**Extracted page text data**
# # # # # # #

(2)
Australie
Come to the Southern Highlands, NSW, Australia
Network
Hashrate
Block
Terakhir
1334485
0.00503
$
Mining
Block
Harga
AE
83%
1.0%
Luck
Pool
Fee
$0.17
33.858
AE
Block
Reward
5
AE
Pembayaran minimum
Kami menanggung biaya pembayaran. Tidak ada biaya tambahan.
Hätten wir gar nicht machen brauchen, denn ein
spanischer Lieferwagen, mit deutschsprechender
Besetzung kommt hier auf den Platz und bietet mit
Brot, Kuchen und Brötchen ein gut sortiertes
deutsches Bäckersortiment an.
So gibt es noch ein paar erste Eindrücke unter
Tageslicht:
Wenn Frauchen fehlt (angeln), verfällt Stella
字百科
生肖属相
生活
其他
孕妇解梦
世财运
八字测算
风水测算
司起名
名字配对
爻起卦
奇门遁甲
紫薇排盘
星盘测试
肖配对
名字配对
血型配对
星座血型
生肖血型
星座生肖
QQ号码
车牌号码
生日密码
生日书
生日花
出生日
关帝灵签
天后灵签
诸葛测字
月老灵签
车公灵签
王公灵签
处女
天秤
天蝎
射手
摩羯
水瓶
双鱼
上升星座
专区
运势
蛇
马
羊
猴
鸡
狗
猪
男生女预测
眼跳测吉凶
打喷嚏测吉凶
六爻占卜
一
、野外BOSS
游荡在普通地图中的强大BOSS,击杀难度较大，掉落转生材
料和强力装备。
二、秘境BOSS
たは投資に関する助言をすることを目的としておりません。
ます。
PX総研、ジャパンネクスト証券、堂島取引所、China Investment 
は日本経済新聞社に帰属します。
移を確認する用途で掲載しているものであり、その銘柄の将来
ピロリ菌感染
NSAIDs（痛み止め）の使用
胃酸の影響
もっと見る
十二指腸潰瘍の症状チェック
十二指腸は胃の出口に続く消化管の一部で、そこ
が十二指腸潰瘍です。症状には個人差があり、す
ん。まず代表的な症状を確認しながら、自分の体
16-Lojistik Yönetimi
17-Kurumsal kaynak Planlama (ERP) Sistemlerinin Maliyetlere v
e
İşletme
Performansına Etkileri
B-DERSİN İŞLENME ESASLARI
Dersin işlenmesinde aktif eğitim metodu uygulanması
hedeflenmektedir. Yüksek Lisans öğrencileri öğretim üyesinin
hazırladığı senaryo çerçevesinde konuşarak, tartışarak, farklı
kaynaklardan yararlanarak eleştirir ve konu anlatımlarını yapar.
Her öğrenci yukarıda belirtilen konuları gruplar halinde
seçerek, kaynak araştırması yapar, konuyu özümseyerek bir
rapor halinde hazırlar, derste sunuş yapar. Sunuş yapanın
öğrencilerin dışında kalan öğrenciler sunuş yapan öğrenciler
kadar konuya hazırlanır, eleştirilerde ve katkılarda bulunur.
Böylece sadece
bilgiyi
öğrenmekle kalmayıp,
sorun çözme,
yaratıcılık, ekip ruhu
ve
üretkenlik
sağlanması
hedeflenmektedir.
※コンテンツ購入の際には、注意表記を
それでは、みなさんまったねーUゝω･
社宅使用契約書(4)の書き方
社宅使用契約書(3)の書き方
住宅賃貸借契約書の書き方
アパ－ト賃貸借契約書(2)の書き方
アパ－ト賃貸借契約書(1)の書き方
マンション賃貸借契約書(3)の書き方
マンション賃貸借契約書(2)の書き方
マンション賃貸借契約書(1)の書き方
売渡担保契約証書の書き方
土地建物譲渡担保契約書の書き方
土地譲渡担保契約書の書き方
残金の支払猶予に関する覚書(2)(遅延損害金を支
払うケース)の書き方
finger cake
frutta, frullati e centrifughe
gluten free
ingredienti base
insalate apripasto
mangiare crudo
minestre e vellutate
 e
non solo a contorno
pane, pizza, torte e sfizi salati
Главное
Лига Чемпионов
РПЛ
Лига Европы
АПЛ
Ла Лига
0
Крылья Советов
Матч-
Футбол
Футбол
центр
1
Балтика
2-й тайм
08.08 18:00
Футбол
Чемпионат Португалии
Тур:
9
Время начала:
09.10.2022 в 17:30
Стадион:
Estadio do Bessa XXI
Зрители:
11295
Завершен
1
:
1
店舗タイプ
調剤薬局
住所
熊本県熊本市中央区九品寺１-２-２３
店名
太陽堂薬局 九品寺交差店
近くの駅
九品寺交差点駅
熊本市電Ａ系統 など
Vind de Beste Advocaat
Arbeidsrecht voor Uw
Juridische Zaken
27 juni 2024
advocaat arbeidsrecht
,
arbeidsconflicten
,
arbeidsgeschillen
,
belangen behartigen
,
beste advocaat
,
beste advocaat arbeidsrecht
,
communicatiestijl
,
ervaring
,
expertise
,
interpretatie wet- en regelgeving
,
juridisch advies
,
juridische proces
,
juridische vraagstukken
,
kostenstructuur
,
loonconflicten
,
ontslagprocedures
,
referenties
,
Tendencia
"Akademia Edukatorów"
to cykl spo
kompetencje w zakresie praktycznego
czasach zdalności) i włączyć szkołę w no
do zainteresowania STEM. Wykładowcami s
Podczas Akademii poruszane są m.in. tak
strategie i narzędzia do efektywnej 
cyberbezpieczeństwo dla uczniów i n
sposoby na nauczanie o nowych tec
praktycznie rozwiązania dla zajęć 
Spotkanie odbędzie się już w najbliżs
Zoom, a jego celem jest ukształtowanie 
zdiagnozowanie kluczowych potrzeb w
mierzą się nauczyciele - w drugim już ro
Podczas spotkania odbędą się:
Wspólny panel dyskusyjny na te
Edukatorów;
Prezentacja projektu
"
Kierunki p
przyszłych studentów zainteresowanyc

# # # # # # #

**TASK OBJECTIVE**
Starting at the beginning of the records and ending at the line containing "Pembayaran minimum", rename "Harga" to "Price" and give those lines back with nothing else changed.

**SOLUTION FOR THIS EXERCISE**
(2)
Australie
Come to the Southern Highlands, NSW, Australia
Network
Hashrate
Block
Terakhir
1334485
0.00503
$
Mining
Block
Price
AE
83%
1.0%
Luck
Pool
Fee
$0.17
33.858
AE
Block
Reward
5
AE
Pembayaran minimum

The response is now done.